*** Opening of Dataset extract ***
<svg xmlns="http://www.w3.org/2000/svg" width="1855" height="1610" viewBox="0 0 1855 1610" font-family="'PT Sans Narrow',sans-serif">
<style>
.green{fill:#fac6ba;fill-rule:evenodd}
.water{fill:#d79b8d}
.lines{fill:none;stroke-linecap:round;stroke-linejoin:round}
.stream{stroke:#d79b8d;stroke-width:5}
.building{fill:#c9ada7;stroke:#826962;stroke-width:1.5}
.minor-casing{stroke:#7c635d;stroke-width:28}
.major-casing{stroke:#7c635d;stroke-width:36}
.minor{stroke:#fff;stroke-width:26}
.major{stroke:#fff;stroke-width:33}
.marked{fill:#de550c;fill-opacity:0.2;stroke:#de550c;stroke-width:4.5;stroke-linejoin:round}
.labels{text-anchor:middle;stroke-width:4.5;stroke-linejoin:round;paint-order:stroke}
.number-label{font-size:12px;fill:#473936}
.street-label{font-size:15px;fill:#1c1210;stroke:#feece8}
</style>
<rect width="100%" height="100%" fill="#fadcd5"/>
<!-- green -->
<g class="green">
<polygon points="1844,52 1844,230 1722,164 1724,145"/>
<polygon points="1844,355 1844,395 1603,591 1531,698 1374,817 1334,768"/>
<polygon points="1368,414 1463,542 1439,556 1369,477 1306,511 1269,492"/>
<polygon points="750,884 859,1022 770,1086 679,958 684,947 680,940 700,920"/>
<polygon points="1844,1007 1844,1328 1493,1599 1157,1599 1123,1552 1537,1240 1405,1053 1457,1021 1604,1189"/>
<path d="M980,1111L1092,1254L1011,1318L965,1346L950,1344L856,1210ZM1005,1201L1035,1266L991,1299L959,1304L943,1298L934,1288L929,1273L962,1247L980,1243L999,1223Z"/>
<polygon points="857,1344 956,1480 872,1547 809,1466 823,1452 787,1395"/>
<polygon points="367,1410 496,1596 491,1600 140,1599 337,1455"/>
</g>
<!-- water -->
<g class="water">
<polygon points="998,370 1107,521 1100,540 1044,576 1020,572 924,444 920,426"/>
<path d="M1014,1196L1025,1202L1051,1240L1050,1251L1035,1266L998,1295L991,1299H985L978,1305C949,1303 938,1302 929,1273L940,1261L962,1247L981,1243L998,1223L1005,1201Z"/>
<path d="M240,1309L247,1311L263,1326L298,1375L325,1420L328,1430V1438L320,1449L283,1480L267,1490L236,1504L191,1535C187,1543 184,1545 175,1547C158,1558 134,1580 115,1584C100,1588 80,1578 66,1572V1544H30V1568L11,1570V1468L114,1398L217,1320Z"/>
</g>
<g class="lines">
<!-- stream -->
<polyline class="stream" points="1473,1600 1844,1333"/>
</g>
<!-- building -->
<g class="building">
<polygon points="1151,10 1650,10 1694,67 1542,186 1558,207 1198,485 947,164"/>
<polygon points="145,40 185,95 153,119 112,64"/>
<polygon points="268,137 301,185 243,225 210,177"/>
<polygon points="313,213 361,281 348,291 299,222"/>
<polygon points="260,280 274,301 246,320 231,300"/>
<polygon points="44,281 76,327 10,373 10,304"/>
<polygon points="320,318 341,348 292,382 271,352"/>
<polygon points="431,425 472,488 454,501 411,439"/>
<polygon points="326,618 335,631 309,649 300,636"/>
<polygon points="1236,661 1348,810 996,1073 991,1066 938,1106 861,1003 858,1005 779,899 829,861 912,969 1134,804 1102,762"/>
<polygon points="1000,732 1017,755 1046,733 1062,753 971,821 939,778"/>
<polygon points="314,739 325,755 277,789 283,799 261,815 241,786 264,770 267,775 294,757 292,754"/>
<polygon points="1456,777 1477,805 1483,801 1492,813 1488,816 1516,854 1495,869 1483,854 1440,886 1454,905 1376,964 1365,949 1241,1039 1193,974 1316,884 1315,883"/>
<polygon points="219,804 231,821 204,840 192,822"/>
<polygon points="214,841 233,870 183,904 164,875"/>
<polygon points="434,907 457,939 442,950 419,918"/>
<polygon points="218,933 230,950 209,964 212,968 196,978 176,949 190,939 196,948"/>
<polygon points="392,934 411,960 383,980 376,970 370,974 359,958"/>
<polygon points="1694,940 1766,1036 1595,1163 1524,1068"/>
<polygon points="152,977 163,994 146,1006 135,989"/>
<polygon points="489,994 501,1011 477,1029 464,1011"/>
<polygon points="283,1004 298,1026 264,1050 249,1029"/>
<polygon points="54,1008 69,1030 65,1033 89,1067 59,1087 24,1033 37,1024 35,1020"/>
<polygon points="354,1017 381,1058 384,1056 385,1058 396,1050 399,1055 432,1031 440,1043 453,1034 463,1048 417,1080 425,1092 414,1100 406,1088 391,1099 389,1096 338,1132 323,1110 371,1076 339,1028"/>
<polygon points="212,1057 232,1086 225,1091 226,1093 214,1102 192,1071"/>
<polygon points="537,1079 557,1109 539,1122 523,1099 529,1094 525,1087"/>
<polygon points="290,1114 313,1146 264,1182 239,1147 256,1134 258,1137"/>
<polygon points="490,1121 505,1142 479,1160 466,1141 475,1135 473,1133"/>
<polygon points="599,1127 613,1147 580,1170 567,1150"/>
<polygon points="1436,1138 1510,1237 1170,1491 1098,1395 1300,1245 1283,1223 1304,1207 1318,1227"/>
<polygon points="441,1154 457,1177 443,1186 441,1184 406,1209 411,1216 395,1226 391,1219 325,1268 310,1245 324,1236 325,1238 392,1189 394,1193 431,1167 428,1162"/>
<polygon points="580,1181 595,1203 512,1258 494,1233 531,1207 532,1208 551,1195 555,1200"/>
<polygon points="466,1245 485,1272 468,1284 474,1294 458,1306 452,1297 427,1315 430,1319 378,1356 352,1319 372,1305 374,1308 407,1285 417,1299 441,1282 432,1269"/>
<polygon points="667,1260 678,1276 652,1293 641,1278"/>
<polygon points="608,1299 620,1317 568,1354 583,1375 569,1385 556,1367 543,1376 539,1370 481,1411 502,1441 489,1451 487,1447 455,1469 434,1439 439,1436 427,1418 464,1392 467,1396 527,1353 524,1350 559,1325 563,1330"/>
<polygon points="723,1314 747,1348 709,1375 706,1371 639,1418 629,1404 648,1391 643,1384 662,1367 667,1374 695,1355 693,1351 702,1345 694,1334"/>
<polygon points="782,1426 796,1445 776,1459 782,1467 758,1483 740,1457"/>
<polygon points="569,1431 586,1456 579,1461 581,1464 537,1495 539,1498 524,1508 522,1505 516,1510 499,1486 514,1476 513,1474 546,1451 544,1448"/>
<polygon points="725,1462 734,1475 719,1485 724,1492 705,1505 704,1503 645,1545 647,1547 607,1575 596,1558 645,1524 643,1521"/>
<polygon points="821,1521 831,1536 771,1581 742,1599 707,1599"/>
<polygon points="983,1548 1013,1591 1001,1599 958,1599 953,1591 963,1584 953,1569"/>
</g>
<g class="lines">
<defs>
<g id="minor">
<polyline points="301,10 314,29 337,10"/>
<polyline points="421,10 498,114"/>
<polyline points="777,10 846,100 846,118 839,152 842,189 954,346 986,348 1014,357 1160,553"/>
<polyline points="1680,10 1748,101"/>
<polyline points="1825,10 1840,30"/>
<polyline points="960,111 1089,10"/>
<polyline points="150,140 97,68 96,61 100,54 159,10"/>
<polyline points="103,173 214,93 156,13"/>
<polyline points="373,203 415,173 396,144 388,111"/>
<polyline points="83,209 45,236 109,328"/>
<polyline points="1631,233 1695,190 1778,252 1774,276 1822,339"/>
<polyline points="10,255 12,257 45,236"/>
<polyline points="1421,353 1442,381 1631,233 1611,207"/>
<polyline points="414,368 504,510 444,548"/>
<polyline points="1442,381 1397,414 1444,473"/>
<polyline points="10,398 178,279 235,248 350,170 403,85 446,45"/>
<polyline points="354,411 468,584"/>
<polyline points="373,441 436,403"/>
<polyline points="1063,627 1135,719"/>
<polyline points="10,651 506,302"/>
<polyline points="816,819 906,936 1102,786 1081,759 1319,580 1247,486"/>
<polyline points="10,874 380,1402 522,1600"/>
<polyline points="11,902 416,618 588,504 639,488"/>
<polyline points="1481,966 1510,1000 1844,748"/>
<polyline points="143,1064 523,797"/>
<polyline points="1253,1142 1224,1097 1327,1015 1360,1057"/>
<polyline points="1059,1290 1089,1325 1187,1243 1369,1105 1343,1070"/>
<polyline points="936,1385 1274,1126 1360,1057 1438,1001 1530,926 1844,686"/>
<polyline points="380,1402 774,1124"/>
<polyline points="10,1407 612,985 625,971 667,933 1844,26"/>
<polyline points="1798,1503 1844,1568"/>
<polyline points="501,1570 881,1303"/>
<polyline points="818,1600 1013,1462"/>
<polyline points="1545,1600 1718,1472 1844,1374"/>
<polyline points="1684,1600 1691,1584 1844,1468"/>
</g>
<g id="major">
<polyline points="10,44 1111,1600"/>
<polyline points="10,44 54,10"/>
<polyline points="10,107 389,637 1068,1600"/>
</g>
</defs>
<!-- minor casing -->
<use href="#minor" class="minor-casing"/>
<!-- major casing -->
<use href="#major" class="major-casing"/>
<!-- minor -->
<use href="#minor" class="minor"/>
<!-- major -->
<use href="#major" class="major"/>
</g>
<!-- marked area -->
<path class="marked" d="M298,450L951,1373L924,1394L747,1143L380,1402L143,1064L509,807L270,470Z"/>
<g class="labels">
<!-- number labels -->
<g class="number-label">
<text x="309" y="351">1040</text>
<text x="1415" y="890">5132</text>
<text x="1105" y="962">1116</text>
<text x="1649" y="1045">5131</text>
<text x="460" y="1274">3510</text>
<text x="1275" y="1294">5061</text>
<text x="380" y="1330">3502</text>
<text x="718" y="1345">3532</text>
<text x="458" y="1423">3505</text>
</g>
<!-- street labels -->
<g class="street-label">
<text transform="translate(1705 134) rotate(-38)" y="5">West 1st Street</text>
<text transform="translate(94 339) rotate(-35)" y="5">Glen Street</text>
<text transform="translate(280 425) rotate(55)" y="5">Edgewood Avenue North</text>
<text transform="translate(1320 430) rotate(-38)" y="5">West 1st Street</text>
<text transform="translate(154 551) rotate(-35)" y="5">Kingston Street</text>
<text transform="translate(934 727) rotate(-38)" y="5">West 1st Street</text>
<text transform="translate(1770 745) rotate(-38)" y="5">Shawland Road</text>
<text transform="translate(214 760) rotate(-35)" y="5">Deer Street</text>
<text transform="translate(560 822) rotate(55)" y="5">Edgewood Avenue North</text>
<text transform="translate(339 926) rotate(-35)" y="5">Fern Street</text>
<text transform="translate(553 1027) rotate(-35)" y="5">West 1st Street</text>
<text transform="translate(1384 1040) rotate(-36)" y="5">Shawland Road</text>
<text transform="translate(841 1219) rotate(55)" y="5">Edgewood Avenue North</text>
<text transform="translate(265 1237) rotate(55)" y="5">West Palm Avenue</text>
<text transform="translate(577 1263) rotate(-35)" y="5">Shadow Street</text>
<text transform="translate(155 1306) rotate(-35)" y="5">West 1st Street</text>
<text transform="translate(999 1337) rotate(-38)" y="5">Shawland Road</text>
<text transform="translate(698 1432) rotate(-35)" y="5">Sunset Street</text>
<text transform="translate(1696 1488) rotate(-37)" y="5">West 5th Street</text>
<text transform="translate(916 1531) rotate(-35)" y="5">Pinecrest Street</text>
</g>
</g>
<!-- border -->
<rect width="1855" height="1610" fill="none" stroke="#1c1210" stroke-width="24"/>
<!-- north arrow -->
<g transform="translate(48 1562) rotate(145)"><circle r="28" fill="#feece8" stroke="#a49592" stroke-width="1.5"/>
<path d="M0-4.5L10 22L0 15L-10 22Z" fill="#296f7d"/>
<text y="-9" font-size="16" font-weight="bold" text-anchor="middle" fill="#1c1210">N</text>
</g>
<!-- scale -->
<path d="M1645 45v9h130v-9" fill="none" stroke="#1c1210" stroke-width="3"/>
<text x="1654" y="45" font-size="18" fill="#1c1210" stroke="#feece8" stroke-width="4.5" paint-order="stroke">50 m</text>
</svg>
*** Close of Dataset extract ***
Work request
Show the lines above that have the word "middle".

Solution to the problem
.labels{text-anchor:middle;stroke-width:4.5;stroke-linejoin:round;paint-order:stroke}
<text y="-9" font-size="16" font-weight="bold" text-anchor="middle" fill="#1c1210">N</text>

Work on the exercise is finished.